Entries drawn from a collection

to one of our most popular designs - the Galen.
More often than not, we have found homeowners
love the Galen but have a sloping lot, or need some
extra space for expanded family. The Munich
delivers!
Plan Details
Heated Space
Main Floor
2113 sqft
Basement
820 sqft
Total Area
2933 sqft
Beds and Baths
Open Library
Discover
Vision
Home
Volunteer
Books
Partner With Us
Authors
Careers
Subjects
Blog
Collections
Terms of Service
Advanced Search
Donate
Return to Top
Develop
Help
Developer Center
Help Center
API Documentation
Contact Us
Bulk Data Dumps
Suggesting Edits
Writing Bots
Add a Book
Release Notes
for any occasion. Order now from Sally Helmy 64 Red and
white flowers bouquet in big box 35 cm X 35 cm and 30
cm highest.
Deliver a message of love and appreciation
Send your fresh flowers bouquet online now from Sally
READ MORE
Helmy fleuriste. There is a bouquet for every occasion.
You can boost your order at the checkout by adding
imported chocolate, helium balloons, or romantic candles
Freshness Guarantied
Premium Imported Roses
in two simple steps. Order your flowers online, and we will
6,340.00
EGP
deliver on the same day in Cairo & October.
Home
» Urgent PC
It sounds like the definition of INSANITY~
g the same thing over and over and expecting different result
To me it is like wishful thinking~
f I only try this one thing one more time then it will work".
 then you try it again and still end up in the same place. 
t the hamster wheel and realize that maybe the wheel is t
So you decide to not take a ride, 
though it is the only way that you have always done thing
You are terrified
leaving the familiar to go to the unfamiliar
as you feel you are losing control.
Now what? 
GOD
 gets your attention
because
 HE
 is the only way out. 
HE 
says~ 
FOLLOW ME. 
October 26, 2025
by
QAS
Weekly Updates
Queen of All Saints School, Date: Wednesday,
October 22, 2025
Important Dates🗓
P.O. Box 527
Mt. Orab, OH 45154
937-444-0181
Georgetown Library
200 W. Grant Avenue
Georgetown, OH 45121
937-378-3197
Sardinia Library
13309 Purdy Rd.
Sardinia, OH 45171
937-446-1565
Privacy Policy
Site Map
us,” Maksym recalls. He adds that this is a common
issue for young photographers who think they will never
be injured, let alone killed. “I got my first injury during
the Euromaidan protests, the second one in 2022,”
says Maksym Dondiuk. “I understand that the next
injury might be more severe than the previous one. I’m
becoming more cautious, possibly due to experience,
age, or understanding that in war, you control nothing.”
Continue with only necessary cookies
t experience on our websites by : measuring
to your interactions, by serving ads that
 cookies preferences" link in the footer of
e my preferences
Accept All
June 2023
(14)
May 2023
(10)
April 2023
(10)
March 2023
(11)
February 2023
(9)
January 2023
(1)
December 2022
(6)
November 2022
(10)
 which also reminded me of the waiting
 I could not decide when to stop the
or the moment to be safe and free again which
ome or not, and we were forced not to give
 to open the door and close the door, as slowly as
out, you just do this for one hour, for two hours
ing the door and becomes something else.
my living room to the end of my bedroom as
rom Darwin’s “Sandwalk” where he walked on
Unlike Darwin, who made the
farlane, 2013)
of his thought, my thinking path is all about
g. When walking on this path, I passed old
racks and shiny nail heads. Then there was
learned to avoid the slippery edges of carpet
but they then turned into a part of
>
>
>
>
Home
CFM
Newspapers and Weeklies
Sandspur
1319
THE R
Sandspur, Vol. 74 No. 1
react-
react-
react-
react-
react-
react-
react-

• [Work item] Report each line of the items above that contains the word "Sally".

• [Written answer]
for any occasion. Order now from Sally Helmy 64 Red and
Send your fresh flowers bouquet online now from Sally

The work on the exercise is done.